- **Task description**:
Reproduce the lines from the one containing "### 1. Using" through the one containing "for different scenarios.", substituting "submenu" for each occurrence of "secondary menu" and leaving everything else unchanged.

- **Data shown**:
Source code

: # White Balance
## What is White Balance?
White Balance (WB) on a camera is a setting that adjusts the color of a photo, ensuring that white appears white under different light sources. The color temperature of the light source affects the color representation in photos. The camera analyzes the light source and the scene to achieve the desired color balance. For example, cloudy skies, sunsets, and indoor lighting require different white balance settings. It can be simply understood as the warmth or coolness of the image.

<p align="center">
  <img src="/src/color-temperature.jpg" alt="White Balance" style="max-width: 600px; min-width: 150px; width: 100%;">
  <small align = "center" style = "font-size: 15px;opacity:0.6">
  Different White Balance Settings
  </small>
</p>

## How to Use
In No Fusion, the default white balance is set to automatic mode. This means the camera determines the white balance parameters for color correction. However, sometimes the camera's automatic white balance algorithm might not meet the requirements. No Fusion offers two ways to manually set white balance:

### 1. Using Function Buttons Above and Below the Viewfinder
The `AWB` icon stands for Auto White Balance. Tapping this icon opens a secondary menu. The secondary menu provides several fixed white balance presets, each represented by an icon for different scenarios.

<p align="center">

- **Response to the task**:
### 1. Using Function Buttons Above and Below the Viewfinder
The `AWB` icon stands for Auto White Balance. Tapping this icon opens a submenu. The submenu provides several fixed white balance presets, each represented by an icon for different scenarios.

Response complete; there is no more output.